La calma y la tempestad.

» Y por eso mismo te entrego lo que para mí fue en su día una promesa significativa, con el fin de que tú si sepas darle el uso correcto, libre de malicia. Movido por los sentimientos reales hacia la dama que tu corazón elija, llenando de pureza lo que en su tiempo fue manchado por un malicioso proceder.

—Veo que la señora, Rose Walsh, ya tiene en su cabeza planeada toda mi vida —soltó con sorna y la paciencia nula en cuanto a ese tema, cuando por años fue el pan de cada día —¿Quién es la mujer con la que quieres que emparente, querida madre? —preguntó con ironía, y un tono falso de aceptación que la irritó, pero eso no lo frenó.

No estaba por la labor de ser amable, cuando con el tema resultaba profundamente invasiva.

» ¿Qué mosquita muerta te ha parecido la idónea para tu descarriado hijo?

—¡Ethan! —esa fue la voz severa de advertencia del hombre que consideraba un padre, y habia estado con ellos en todo ese tiempo presenciando el intercambio sin intervenir.

El que se merecía el titulo con todas sus letras.

Elijah Walsh.

El sujeto que no le importó que su madre estuviese esperando un hijo que no era suyo.

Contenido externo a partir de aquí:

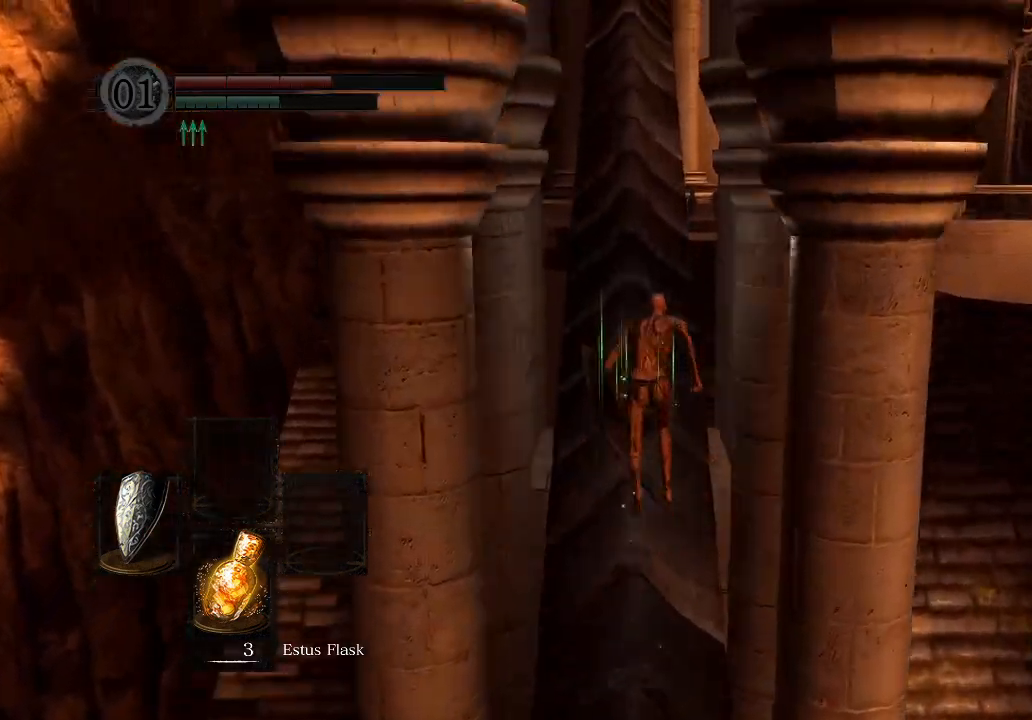
{"buttons": ["B"], "left_stick": "up", "right_stick": "center", "events": [[367, "right_stick", "down"], [500, "right_stick", "center"]]}
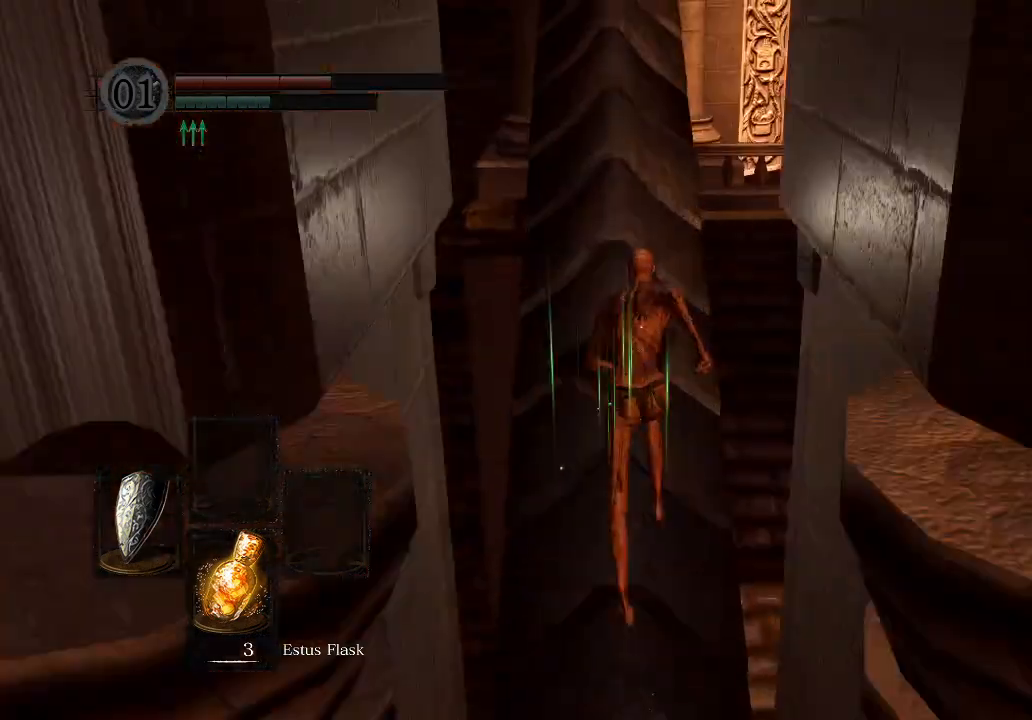
{"buttons": ["B"], "left_stick": "up", "right_stick": "center", "events": []}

Solo interesándole una cosa.

Su bienestar.

Casándose con ella.

Dándole un apellido de respaldo, para ella y su hijo, con el tiempo amor puro y desinteresado, y con este una verdadera familia.

Algo a lo que llamarle hogar.

Teniendo tres hijos más.

Owen, Riley, y Aiden.

» No es necesario que le respondas de esa manera a tu madre, cuando bien puedes demostrar tu descontento sin faltarle al respeto —lo estaba tratando como a Riley cuando hacia sus pataletas de niña caprichosa —. Sabemos que este último tiempo ha sido un contraste de emociones para ti, pero lo único que queremos hijo, es que te reconcilies con tu pasado, y parte que tu presente, para que el futuro próximo te llene de dicha.

Se relamió los labios mientras regresaba el anillo a la cajita de terciopelo azul, y lo guardaba en uno de los bolsillos de su abrigo, asintiendo y tratando de calmar su temperamento, porque fue a despedirse antes de partir a América, y siguiendo por ese camino no llegaría a ningún lado.

Se levantó con la intención de despedirse.

De salir de ese lugar antes de terminar de faltarles al respeto.

Agradeciendo que sus hermanos solo estuvieron presentes en la cena, pues su padre les especificó que su presencia no era deseada en una conversación de adultos, consiguiendo que se retiraran a regañadientes, pues ya no eran unos niños, ya que Riley tenía veinte y Aiden dieciocho, sin mencionar a Owen de veintidós que hace mucho no estaba en casa, y por lo menos sus padres ignoraban su paradero.

En cuanto a Riley y Aiden, lo que de verdad les ofendía de ser excluidos era porque les encantaba estar al corriente con lo que ocurría, pero esta vez no abogaría por ellos.

Siempre había sido estricto en cuanto a revelarles detalles de su vida, porque los quería tener al margen de los pormenores oscuros.

No era necesario inmiscuirlos en ese mundo lleno de putrefacción a dos almas tan limpias, y por el momento desprovistas de maldad.

—Prometo que les mantendré al tanto de mis pasos —todo el tiempo hacia el mismo juramento, pese a que era un hombre temido en Inglaterra, pero para ellos siempre iba a ser el niño temperamental que su santa voluntad era como una ley divina.